Nach Corona-Demo
Linzer Apotheker beschäftigt Disziplinarrat
Ein Linzer Apotheker solidarisiert sich mit den Corona-Protesten, wird dabei gefilmt und ist nun ein Fall für den Disziplinarrat der Apothekerkammer. Wir haben mit dem Betroffenen und der Kammer gesprochen.

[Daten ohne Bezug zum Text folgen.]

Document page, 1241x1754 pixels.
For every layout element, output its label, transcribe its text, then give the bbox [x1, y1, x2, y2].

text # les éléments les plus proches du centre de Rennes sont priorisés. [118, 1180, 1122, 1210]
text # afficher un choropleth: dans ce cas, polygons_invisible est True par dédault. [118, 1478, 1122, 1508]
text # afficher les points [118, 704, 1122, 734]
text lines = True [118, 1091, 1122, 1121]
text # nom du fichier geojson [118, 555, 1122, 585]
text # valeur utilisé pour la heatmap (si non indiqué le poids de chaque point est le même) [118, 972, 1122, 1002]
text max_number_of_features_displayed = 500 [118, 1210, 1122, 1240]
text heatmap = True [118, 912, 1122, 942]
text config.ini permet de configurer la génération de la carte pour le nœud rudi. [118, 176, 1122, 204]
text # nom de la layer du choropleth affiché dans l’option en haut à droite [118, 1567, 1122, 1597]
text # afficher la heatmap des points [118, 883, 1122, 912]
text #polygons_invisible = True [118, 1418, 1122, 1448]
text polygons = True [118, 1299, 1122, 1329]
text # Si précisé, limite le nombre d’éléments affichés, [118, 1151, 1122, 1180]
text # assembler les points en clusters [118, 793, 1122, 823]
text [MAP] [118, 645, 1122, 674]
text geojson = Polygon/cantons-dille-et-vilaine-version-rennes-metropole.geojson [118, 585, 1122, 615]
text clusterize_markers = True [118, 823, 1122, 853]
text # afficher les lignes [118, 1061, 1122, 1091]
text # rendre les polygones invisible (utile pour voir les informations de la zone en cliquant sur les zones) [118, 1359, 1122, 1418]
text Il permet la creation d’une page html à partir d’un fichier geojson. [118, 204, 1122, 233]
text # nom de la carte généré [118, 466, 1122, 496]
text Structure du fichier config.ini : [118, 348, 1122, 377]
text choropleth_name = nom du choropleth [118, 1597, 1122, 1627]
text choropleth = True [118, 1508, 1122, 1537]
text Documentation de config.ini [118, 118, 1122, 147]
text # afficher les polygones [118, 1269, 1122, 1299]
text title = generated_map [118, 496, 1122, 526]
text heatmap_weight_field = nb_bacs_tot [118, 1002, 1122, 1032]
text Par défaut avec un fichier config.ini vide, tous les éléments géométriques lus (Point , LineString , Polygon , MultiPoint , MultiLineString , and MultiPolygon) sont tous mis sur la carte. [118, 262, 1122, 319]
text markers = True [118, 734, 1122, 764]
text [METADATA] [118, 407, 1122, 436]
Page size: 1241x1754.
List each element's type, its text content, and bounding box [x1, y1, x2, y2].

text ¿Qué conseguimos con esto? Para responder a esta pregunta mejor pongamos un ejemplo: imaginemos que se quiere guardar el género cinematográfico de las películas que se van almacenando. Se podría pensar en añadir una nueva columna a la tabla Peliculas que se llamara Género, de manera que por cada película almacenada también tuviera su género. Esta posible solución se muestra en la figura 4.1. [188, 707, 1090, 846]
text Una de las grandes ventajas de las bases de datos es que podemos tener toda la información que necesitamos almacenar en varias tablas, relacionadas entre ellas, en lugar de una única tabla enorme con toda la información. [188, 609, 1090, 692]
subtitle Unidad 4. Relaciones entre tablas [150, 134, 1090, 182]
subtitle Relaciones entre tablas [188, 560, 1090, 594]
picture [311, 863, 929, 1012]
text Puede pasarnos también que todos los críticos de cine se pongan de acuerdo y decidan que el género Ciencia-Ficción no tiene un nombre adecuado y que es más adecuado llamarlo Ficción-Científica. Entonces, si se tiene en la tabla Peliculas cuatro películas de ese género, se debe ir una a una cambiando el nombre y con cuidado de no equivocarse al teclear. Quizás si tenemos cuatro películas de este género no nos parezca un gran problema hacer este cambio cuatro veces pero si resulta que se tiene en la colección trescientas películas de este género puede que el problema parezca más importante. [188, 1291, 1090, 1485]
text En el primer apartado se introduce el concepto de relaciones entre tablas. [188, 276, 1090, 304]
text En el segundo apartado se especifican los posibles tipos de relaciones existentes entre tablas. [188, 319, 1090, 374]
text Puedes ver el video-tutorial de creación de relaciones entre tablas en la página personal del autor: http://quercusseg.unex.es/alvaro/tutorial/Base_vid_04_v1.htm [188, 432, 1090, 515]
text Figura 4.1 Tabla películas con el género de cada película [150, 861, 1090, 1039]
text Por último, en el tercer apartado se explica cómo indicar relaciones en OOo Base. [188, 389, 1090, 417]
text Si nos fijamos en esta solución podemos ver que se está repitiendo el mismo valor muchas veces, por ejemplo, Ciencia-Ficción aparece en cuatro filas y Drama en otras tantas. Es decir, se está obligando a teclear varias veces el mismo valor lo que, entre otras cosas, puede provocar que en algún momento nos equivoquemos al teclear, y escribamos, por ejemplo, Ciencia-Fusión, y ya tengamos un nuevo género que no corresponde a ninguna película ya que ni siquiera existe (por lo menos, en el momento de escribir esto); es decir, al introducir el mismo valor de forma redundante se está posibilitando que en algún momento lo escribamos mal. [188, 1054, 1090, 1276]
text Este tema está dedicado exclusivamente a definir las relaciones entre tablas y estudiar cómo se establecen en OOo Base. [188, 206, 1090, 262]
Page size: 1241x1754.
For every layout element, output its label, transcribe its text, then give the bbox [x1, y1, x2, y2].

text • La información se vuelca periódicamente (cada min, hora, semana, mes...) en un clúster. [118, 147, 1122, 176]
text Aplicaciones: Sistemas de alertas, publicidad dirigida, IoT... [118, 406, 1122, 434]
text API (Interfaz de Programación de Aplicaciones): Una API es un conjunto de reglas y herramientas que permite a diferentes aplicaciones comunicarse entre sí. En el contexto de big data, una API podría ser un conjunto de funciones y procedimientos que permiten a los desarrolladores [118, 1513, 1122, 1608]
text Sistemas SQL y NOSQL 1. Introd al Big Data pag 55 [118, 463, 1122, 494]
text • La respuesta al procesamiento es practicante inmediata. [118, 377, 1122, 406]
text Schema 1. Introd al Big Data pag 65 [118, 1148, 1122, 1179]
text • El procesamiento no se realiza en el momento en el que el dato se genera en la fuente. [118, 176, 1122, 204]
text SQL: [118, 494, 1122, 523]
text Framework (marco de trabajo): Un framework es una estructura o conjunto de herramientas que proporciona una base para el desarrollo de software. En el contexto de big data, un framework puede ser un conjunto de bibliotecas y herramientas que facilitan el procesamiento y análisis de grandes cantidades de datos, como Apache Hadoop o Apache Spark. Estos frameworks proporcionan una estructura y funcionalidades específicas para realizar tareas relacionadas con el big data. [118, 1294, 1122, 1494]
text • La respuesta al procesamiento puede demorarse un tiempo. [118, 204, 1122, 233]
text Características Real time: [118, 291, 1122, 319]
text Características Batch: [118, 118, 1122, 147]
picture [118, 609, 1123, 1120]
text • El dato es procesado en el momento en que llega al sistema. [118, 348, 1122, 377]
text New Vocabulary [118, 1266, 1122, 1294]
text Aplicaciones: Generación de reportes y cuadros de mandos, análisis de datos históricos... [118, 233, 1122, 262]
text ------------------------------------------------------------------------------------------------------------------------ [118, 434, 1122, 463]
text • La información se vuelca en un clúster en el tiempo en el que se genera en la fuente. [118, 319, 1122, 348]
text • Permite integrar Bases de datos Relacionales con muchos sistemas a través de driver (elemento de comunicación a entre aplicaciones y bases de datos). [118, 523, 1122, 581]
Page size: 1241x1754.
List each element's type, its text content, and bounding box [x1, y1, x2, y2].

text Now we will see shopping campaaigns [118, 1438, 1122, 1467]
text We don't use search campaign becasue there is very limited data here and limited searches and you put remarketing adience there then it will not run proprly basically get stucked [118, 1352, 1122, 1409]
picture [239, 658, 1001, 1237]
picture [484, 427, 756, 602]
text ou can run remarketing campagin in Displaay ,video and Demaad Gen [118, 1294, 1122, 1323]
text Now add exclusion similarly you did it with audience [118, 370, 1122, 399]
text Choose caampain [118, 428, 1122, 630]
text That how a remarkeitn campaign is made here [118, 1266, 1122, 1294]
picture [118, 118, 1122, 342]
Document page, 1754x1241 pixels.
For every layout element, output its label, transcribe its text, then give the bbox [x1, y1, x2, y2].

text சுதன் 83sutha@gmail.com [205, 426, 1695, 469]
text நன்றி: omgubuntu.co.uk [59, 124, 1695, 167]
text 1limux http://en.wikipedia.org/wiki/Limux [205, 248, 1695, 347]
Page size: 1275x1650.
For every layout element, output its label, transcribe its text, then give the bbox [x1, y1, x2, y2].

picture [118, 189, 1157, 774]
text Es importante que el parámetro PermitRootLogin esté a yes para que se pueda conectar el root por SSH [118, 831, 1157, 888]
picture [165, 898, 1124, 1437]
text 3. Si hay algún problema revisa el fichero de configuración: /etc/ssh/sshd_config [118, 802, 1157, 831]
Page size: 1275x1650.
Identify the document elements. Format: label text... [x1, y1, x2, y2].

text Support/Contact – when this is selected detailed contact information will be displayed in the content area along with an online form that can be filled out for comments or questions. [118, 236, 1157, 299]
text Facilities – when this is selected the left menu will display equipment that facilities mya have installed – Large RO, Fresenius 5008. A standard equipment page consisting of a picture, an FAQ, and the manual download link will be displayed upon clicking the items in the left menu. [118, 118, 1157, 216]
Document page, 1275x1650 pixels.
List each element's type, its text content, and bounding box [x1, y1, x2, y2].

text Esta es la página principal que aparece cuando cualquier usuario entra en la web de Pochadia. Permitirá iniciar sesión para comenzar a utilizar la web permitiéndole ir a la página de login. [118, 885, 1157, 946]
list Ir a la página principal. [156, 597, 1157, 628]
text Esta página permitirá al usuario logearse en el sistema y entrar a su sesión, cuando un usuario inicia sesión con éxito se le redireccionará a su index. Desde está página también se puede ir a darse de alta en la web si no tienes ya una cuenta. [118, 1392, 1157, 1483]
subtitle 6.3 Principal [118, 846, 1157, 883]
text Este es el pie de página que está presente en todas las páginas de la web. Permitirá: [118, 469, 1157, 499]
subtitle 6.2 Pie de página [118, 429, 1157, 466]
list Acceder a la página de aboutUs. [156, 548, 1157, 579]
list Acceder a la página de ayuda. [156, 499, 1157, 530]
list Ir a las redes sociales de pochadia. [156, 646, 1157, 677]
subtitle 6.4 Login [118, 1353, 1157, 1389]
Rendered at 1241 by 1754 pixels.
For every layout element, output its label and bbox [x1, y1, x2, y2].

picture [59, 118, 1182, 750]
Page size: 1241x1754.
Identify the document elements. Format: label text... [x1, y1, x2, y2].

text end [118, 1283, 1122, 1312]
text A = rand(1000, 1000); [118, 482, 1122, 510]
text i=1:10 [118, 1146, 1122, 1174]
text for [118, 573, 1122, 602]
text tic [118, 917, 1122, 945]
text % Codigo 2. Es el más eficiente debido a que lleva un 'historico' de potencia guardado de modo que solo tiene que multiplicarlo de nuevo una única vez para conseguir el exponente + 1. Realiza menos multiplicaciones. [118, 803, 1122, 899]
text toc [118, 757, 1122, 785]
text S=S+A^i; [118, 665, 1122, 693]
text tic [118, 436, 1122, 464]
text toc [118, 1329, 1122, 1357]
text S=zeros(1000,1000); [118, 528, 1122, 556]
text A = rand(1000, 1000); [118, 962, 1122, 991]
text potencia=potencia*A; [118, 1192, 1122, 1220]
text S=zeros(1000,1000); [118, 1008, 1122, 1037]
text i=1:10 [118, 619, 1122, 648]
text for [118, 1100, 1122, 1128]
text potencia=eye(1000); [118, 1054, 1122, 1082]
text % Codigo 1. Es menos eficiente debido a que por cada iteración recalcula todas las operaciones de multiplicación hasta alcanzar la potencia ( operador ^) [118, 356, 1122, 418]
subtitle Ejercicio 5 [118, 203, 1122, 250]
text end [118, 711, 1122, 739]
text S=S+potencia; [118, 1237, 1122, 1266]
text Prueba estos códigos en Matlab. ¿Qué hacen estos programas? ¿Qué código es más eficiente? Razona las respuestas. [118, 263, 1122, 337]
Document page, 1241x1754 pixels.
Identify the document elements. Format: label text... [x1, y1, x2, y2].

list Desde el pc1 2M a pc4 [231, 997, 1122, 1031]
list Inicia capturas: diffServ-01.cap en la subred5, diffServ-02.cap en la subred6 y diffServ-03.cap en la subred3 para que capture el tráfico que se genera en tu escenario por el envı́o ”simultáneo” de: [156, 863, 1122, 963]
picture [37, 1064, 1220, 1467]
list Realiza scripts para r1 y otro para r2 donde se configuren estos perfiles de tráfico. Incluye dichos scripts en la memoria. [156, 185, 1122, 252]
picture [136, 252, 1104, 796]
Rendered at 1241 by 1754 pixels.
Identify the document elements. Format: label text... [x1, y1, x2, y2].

LINZ. Die Linzer Landstraße am 1. Dezember 2021: Tausende Demonstranten legen stundenlang die Innenstadt lahm. Sie protestieren gegen die Corona-Maßnahmen und besonders gegen die angekündigte Impfpflicht. Die Stimmung ist, wie so oft in diesen Tagen, teils euphorisch, teils aufgeheizt – und sie springt fallweise auch auf Zuschauer über. So wie bei einer Szene am Rand der Demo, die nun sogar den Disziplinarrat der Apothekerkammer beschäftigt. Der Grund: Vor der Apotheke "Zum schwarzen Adler" solidarisieren sich ganz offensichtlich drei Personen mit den Demonstranten. Sie stimmen in die "Wir sind das Volk"-Sprechchöre ein, die Frau klatscht im Takt mit, einer der Männer streckt die Faust zum Himmel. Das besondere an der Situation: Es handelt sich dabei um den Leiter der Apotheke, seine Frau und einen Mitarbeiter. Ein Video von der Szene kursiert seit Tagen im Netz und sorgt für Diskussionen in den Sozialen Medien. Der Apotheker wird als "Schwurbler" bezeichnet und zum Boykott aufgerufen.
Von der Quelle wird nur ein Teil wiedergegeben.